Full-Stack Hierarchical Fusion of Static Features for Smart Contracts Vulnerability Detection

Abstract

The security of smart contracts has drawn attention in recent years due to their immutability and ability to hold assets. Existing machine learning and deep learning methods addressing vulnerabilities in smart contracts often partially combine pooled features from first the contract source code, second, the build based approach made of features extracted during source code compilation, and third, the bytecode approach relying on features obtained from the Ethereum virtual machine bytecode analysis. Together those three approaches form the full-stack, and they are usually being conducted under static analysis thanks to its speed of execution.

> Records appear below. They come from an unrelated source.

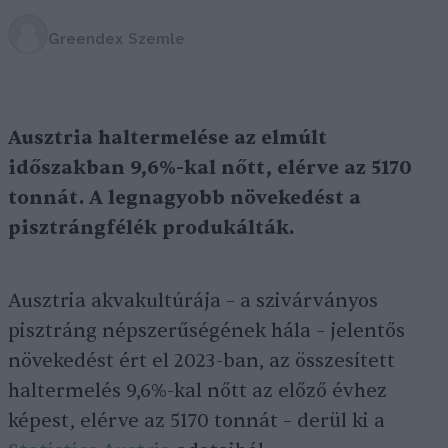
Greendex Szemle
Ausztria haltermelése az elmúlt
időszakban 9,6%-kal nőtt, elérve az 5170
tonnát. A legnagyobb növekedést a
pisztrángfélék produkálták.
Ausztria akvakultúrája – a szivárványos
pisztráng népszerűségének hála – jelentős
növekedést ért el 2023-ban, az összesített
haltermelés 9,6%-kal nőtt az előző évhez
képest, elérve az 5170 tonnát – derül ki a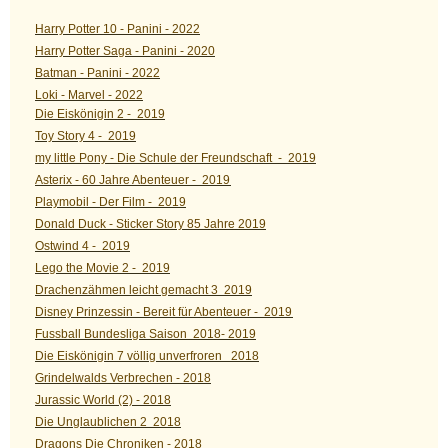
Harry Potter 10 - Panini - 2022
Harry Potter Saga - Panini - 2020
Batman - Panini - 2022
Loki - Marvel - 2022
Die Eiskönigin 2 - 2019
Toy Story 4 - 2019
my little Pony - Die Schule der Freundschaft - 2019
Asterix - 60 Jahre Abenteuer - 2019
Playmobil - Der Film - 2019
Donald Duck - Sticker Story 85 Jahre 2019
Ostwind 4 - 2019
Lego the Movie 2 - 2019
Drachenzähmen leicht gemacht 3 2019
Disney Prinzessin - Bereit für Abenteuer - 2019
Fussball Bundesliga Saison 2018- 2019
Die Eiskönigin 7 völlig unverfroren 2018
Grindelwalds Verbrechen - 2018
Jurassic World (2) - 2018
Die Unglaublichen 2 2018
Dragons Die Chroniken - 2018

However, to the best of our knowledge, no single work has yet simultaneously undertaken a full-stack intralayer and cross-layer features fusion for smart contracts vulnerability assessment under static analysis, without making use of expert-based patterns nor without manually fusing the various features extracted from shuffled partial combinations of layers in the full-stack. This paper introduces a full-stack hierarchical fusion of static features for smart contracts vulnerability detection. In our construction, we associate each layer of the full-stack to a modality and leverage automatic intramodality and crossmodality pooled features fusion from state-of-the-art artificial neural networks and deep neural networks. Additionally, our models are applied to the hierarchy of power set layers in the full-stack, without any expert-based rule. Furthermore, our work aims to assess the increase in vulnerability detection performance and provide guidance for future research on smart contracts vulnerability detection.